I cambiamenti che la pandemia ha portato sono profondi e non bisogna contare le ore che ci separano dal “ritornare come prima”, semplicemente perché questo non avverrà.
Meglio adeguarsi subito, scaricare gli aggiornamenti: tutto quello che l’emergenza ha messo in mostra tra le nostre debolezze come persone, come imprese, come società, come economia e fare diventare le soluzioni che abbiamo trovato in questo periodo parte integrante del nostro modo di vivere e lavorare.

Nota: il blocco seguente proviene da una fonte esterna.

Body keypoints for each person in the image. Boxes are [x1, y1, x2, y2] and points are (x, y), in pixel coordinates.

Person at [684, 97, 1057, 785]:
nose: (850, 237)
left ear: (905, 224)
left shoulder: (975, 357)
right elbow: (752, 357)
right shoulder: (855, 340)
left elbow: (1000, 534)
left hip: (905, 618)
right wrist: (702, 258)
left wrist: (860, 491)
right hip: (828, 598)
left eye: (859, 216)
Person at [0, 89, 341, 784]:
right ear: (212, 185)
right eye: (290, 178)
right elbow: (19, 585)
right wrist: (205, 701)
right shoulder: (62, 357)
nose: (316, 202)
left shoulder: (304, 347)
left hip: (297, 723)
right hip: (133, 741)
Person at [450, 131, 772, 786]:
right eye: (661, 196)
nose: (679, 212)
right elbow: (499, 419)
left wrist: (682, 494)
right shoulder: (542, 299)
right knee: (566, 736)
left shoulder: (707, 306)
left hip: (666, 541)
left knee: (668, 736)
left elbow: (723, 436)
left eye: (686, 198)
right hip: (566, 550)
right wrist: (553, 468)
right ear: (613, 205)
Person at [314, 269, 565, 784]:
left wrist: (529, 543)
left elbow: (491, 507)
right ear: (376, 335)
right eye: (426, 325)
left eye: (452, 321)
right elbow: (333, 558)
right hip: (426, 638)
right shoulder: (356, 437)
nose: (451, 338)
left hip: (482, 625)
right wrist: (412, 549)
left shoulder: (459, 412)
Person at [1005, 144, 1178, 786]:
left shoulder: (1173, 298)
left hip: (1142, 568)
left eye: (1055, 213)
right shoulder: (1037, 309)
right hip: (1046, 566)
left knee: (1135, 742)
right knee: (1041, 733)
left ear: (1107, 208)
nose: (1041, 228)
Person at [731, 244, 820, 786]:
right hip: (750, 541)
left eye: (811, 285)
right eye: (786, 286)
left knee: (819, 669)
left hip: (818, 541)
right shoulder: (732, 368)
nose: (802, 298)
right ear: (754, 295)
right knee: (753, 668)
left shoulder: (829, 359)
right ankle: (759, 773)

Riavviate il sistema delle vostre aziende, anche delle vostre vite, con il nuovo sistema operativo che l’epidemia ci ha obbligato ad installare. Non rimandate i progetti, ma ripensateli dalle fondamenta, tenuto conto della nuova situazione che sarà permanente nei suoi elementi fondamentali.
I confini del mondo digitale si sono allargati a dismisura, forza, è arrivato il momento di schiacciare quel tasto, riavviamo tutti insieme.